Task description ▸ Would you retype exactly the lines below, from the one containing "3: (941, 261)" through the end of the entries, both ends included, but not the pictures?
::: Records for processing
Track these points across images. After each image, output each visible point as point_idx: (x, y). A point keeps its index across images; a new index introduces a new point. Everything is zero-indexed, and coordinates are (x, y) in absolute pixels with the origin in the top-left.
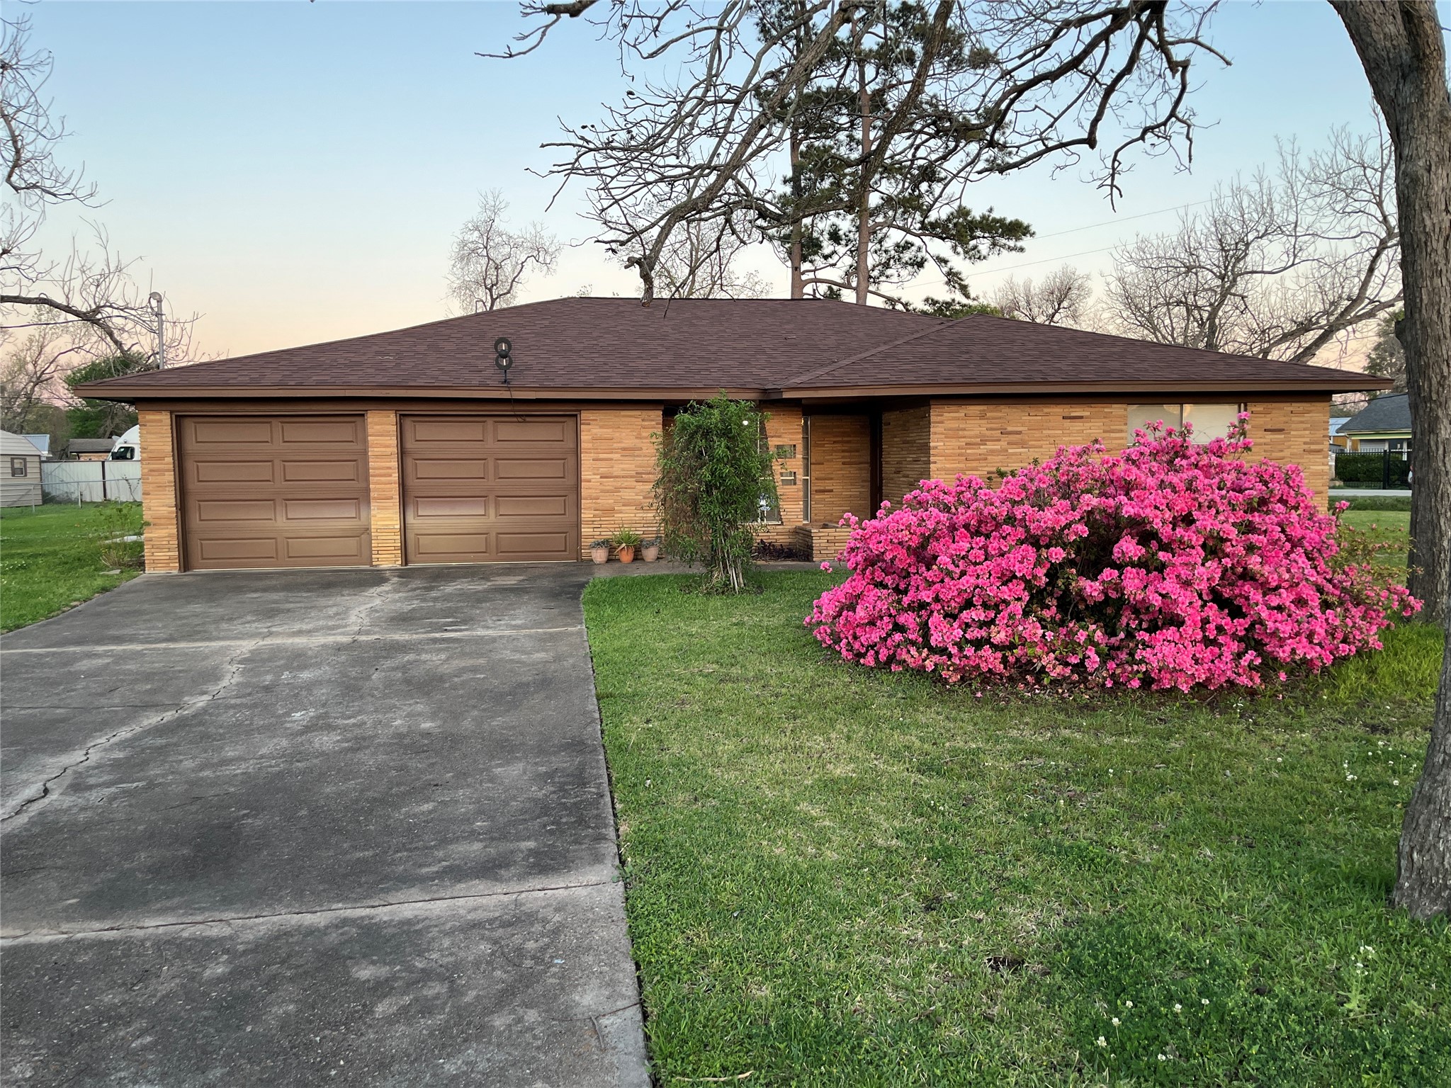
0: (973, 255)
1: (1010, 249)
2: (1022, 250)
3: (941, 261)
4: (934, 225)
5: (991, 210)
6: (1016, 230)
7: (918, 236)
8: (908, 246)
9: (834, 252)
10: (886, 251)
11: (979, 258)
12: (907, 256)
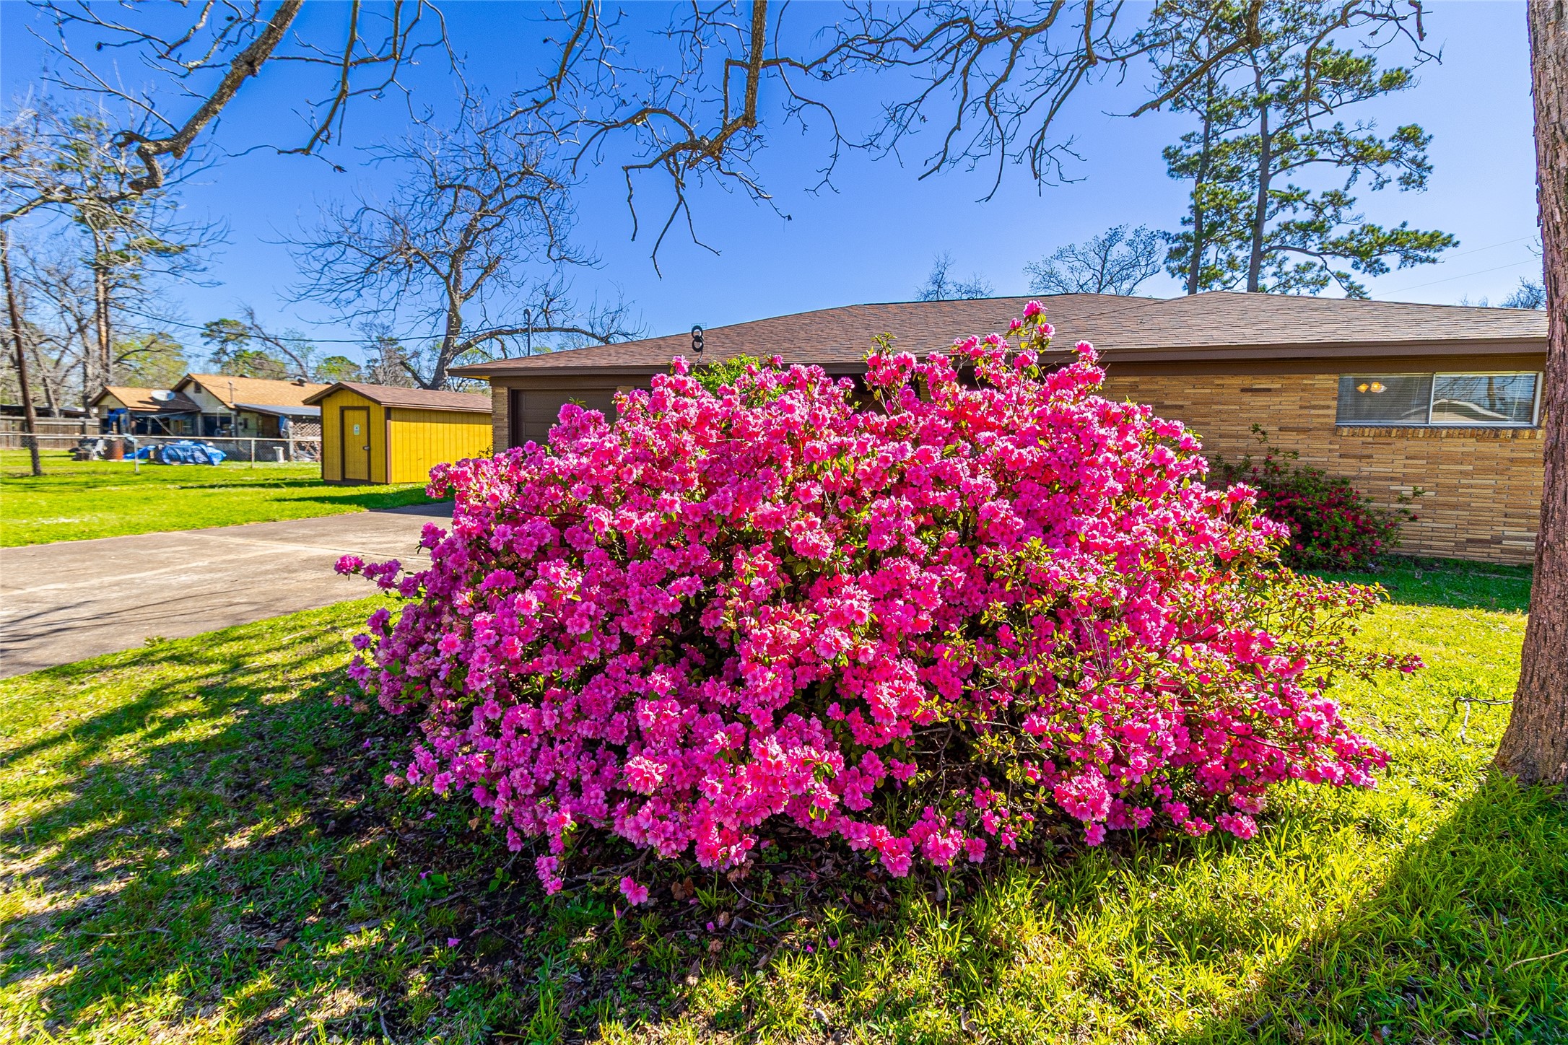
::::::
Answer space ▸
3: (941, 261)
4: (934, 225)
5: (991, 210)
6: (1016, 230)
7: (918, 236)
8: (908, 246)
9: (834, 252)
10: (886, 251)
11: (979, 258)
12: (907, 256)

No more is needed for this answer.